§ **WORK TO COMPLETE**
Find every line in the data that contains the word "nocontent". Return each of those lines.

[Source texts of formatted documents]
──────────
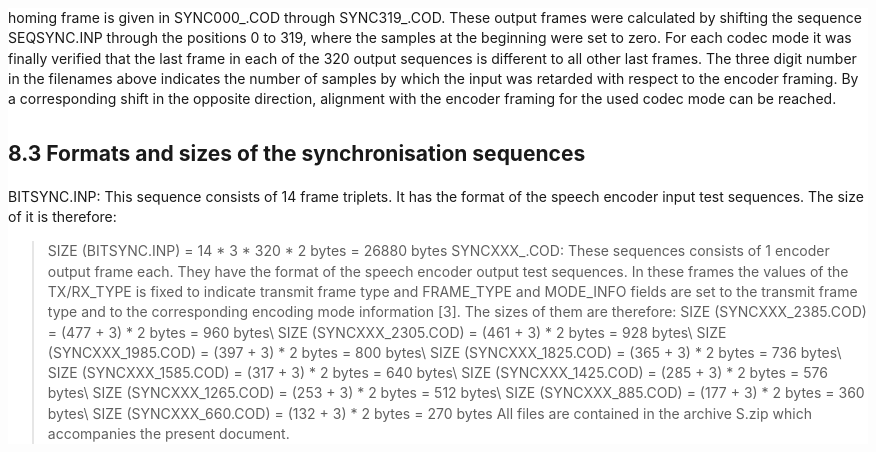 homing frame is given in SYNC000_\.COD through SYNC319_\.COD.
These output frames were calculated by shifting the sequence SEQSYNC.INP
through the positions 0 to 319, where the samples at the beginning were set to
zero. For each codec mode it was finally verified that the last frame in each
of the 320 output sequences is different to all other last frames.
The three digit number in the filenames above indicates the number of samples
by which the input was retarded with respect to the encoder framing. By a
corresponding shift in the opposite direction, alignment with the encoder
framing for the used codec mode can be reached.
## 8.3 Formats and sizes of the synchronisation sequences
BITSYNC.INP:
This sequence consists of 14 frame triplets. It has the format of the speech
encoder input test sequences.
The size of it is therefore:
> SIZE (BITSYNC.INP) = 14 * 3 * 320 * 2 bytes = 26880 bytes
SYNCXXX_\.COD:
These sequences consists of 1 encoder output frame each. They have the format
of the speech encoder output test sequences. In these frames the values of the
TX/RX_TYPE is fixed to indicate transmit frame type and FRAME_TYPE and
MODE_INFO fields are set to the transmit frame type and to the corresponding
encoding mode information [3].
The sizes of them are therefore:
> SIZE (SYNCXXX_2385.COD) = (477 + 3) * 2 bytes = 960 bytes\ SIZE
> (SYNCXXX_2305.COD) = (461 + 3) * 2 bytes = 928 bytes\ SIZE
> (SYNCXXX_1985.COD) = (397 + 3) * 2 bytes = 800 bytes\ SIZE
> (SYNCXXX_1825.COD) = (365 + 3) * 2 bytes = 736 bytes\ SIZE
> (SYNCXXX_1585.COD) = (317 + 3) * 2 bytes = 640 bytes\ SIZE
> (SYNCXXX_1425.COD) = (285 + 3) * 2 bytes = 576 bytes\ SIZE
> (SYNCXXX_1265.COD) = (253 + 3) * 2 bytes = 512 bytes\ SIZE (SYNCXXX_885.COD)
> = (177 + 3) * 2 bytes = 360 bytes\ SIZE (SYNCXXX_660.COD) = (132 + 3) * 2
> bytes = 270 bytes
All files are contained in the archive S.zip which accompanies the present
document.
###### ##
#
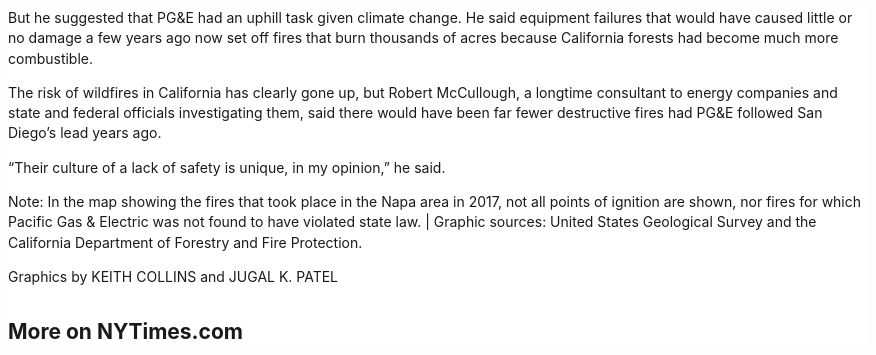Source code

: </div>

<div class="g-item g-text">

But he suggested that PG\&E had an uphill task given climate change. He
said equipment failures that would have caused little or no damage a few
years ago now set off fires that burn thousands of acres because
California forests had become much more combustible.

</div>

<div class="g-item g-text">

The risk of wildfires in California has clearly gone up, but Robert
McCullough, a longtime consultant to energy companies and state and
federal officials investigating them, said there would have been far
fewer destructive fires had PG\&E followed San Diego’s lead years ago.

</div>

<div class="g-item g-text">

“Their culture of a lack of safety is unique, in my opinion,” he said.

</div>

</div>

</div>

<div class="story-info interactive-source">

Note: In the map showing the fires that took place in the Napa area in
2017, not all points of ignition are shown, nor fires for which Pacific
Gas & Electric was not found to have violated state law. | Graphic
sources: United States Geological Survey and the California Department
of Forestry and Fire Protection.

</div>

<div class="story-info interactive-credit">

Graphics by KEITH COLLINS and JUGAL K.
PATEL

</div>

<div id="related-coverage" class="section related-coverage nocontent robots-nocontent">

<div class="nocontent robots-nocontent">

## More on NYTimes.com

</div>

</div>

<div id="BottomAd" class="ad bottom-ad nocontent robots-nocontent">

<div class="accessibility-ad-header">

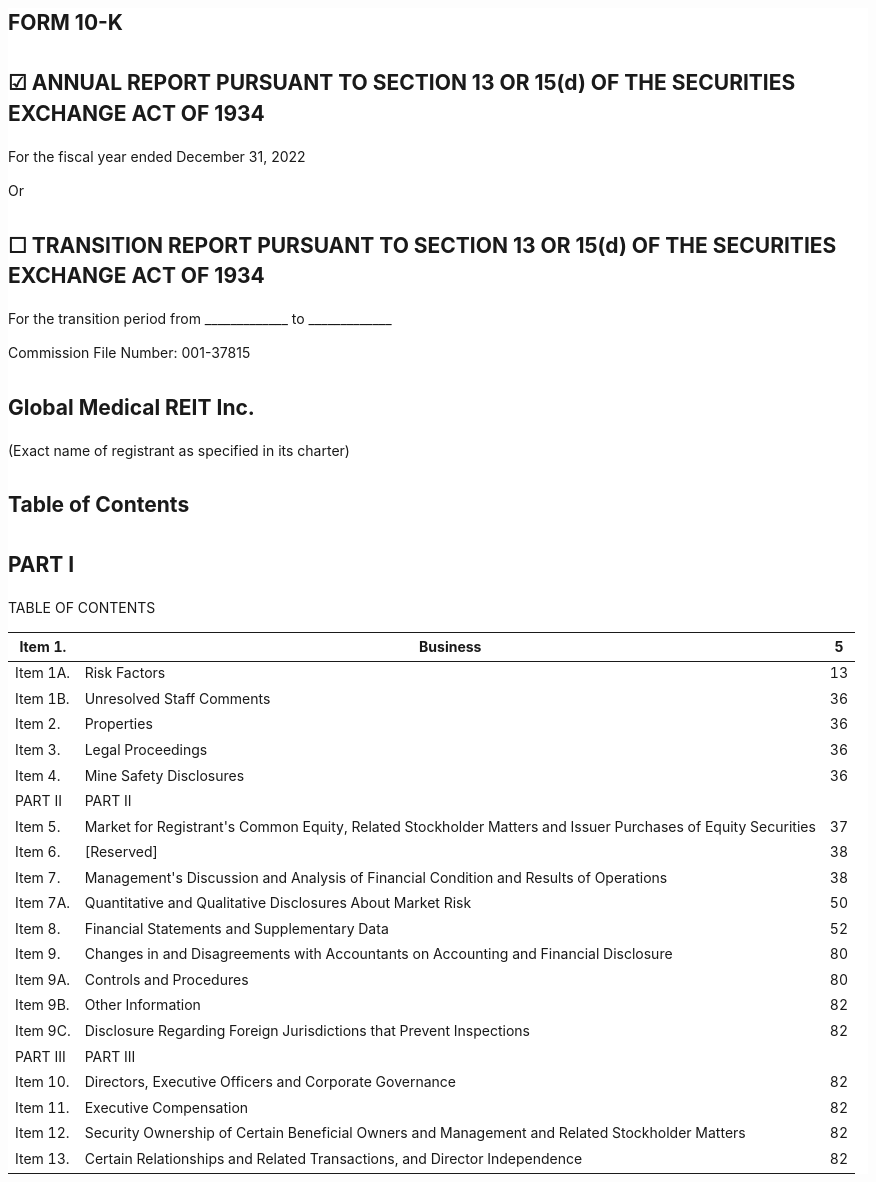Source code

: ## FORM 10-K

## ☑ ANNUAL REPORT PURSUANT TO SECTION 13 OR 15(d) OF THE SECURITIES EXCHANGE ACT OF 1934

For the fiscal year ended December 31, 2022

Or

## ☐ TRANSITION REPORT PURSUANT TO SECTION 13 OR 15(d) OF THE SECURITIES EXCHANGE ACT OF 1934

For the transition period from \_\_\_\_\_\_\_\_\_\_\_\_\_ to \_\_\_\_\_\_\_\_\_\_\_\_\_

Commission File Number: 001-37815

## Global Medical REIT Inc.

(Exact name of registrant as specified in its charter)

## Table of Contents

## PART I

TABLE OF CONTENTS

| Item 1.    | Business                                                                                                     | 5   |
|------------|--------------------------------------------------------------------------------------------------------------|-----|
| Item 1A.   | Risk Factors                                                                                                 | 13  |
| Item 1B.   | Unresolved Staff Comments                                                                                    | 36  |
| Item 2.    | Properties                                                                                                   | 36  |
| Item 3.    | Legal Proceedings                                                                                            | 36  |
| Item 4.    | Mine Safety Disclosures                                                                                      | 36  |
| PART II    | PART II                                                                                                      |     |
| Item 5.    | Market for Registrant's Common Equity, Related Stockholder Matters and Issuer Purchases of Equity Securities | 37  |
| Item 6.    | [Reserved]                                                                                                   | 38  |
| Item 7.    | Management's Discussion and Analysis of Financial Condition and Results of Operations                        | 38  |
| Item 7A.   | Quantitative and Qualitative Disclosures About Market Risk                                                   | 50  |
| Item 8.    | Financial Statements and Supplementary Data                                                                  | 52  |
| Item 9.    | Changes in and Disagreements with Accountants on Accounting and Financial Disclosure                         | 80  |
| Item 9A.   | Controls and Procedures                                                                                      | 80  |
| Item 9B.   | Other Information                                                                                            | 82  |
| Item 9C.   | Disclosure Regarding Foreign Jurisdictions that Prevent Inspections                                          | 82  |
| PART III   | PART III                                                                                                     |     |
| Item 10.   | Directors, Executive Officers and Corporate Governance                                                       | 82  |
| Item 11.   | Executive Compensation                                                                                       | 82  |
| Item 12.   | Security Ownership of Certain Beneficial Owners and Management and Related Stockholder Matters               | 82  |
| Item 13.   | Certain Relationships and Related Transactions, and Director Independence                                    | 82  |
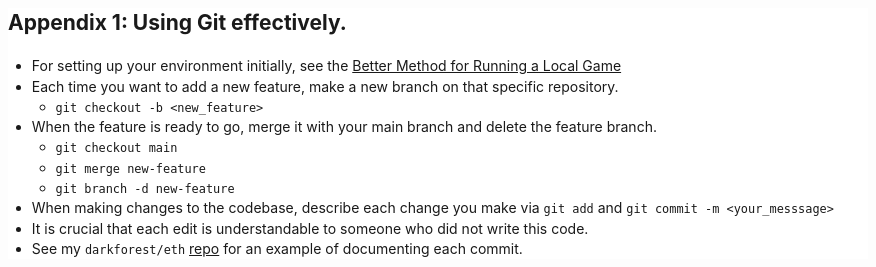 ## Appendix 1: Using Git effectively.

- For setting up your environment initially, see the [Better Method for Running a Local Game](README.md#better-method-for-running-a-local-game)
- Each time you want to add a new feature, make a new branch on that specific repository.
    - `git checkout -b <new_feature>`
- When the feature is ready to go, merge it with your main branch and delete the feature branch.
    - `git checkout main`
    - `git merge new-feature`
    - `git branch -d new-feature`
- When making changes to the codebase, describe each change you make via `git add` and `git commit -m <your_messsage>`
- It is crucial that each edit is understandable to someone who did not write this code.
- See my `darkforest/eth` [repo](https://github.com/cha0sg0d/eth/commits/community) for an example of documenting each commit.

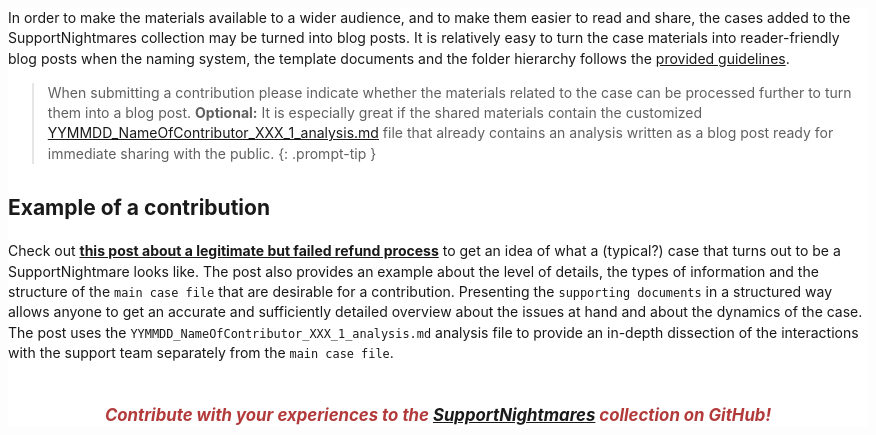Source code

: In order to make the materials available to a wider audience, and to make them easier to read and share, the cases added to the SupportNightmares collection may be turned into blog posts. It is relatively easy to turn the case materials into reader-friendly blog posts when the naming system, the template documents and the folder hierarchy follows the <a href="https://github.com/drGalapagos/SupportNightmares?tab=readme-ov-file#how-to-share-your-experiences--add-your-contributions" target="_blank" rel="noopener noreferrer">provided guidelines</a>.

> When submitting a contribution please indicate whether the materials related to the case can be processed further to turn them into a blog post. **Optional:** It is especially great if the shared materials contain the customized <a href="https://github.com/drGalapagos/SupportNightmares/blob/817ed31cbaa40edc80717866a13b6fde34fdbdaa/Template/YYMMDD_NameOfContributor_XXX/YYMMDD_NameOfContributor_XXX_1_analysis.md" target="_blank" rel="noopener noreferrer">YYMMDD_NameOfContributor_XXX_1_analysis.md</a> file that already contains an analysis written as a blog post ready for immediate sharing with the public. 
{: .prompt-tip }

## Example of a contribution

Check out **<a href="https://drgalapagos.github.io/posts/the-support-teams-are-not-what-they-seem" target="_blank" rel="noopener noreferrer">this post about a legitimate but failed refund process</a>** to get an idea of what a (typical?) case that turns out to be a SupportNightmare looks like. The post also provides an example about the level of details, the types of information and the structure of the `main case file` that are desirable for a contribution. Presenting the `supporting documents` in a structured way allows anyone to get an accurate and sufficiently detailed overview about the issues at hand and about the dynamics of the case. The post uses the `YYMMDD_NameOfContributor_XXX_1_analysis.md` analysis file to provide an in-depth dissection of the interactions with the support team separately from the `main case file`.

<div style="text-align:center; font-size:1.2em; font-style:italic; font-weight:bold; color:#b33a3a; margin-top:40px; margin-bottom:4px;">
  Contribute with your experiences to the <a href="https://github.com/drGalapagos/SupportNightmares" target="_blank" rel="noopener noreferrer">SupportNightmares</a> collection on GitHub!
</div>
──────────
§ **COMPLETED TASK**
<div id="related-coverage" class="section related-coverage nocontent robots-nocontent">
<div class="nocontent robots-nocontent">
<div id="BottomAd" class="ad bottom-ad nocontent robots-nocontent">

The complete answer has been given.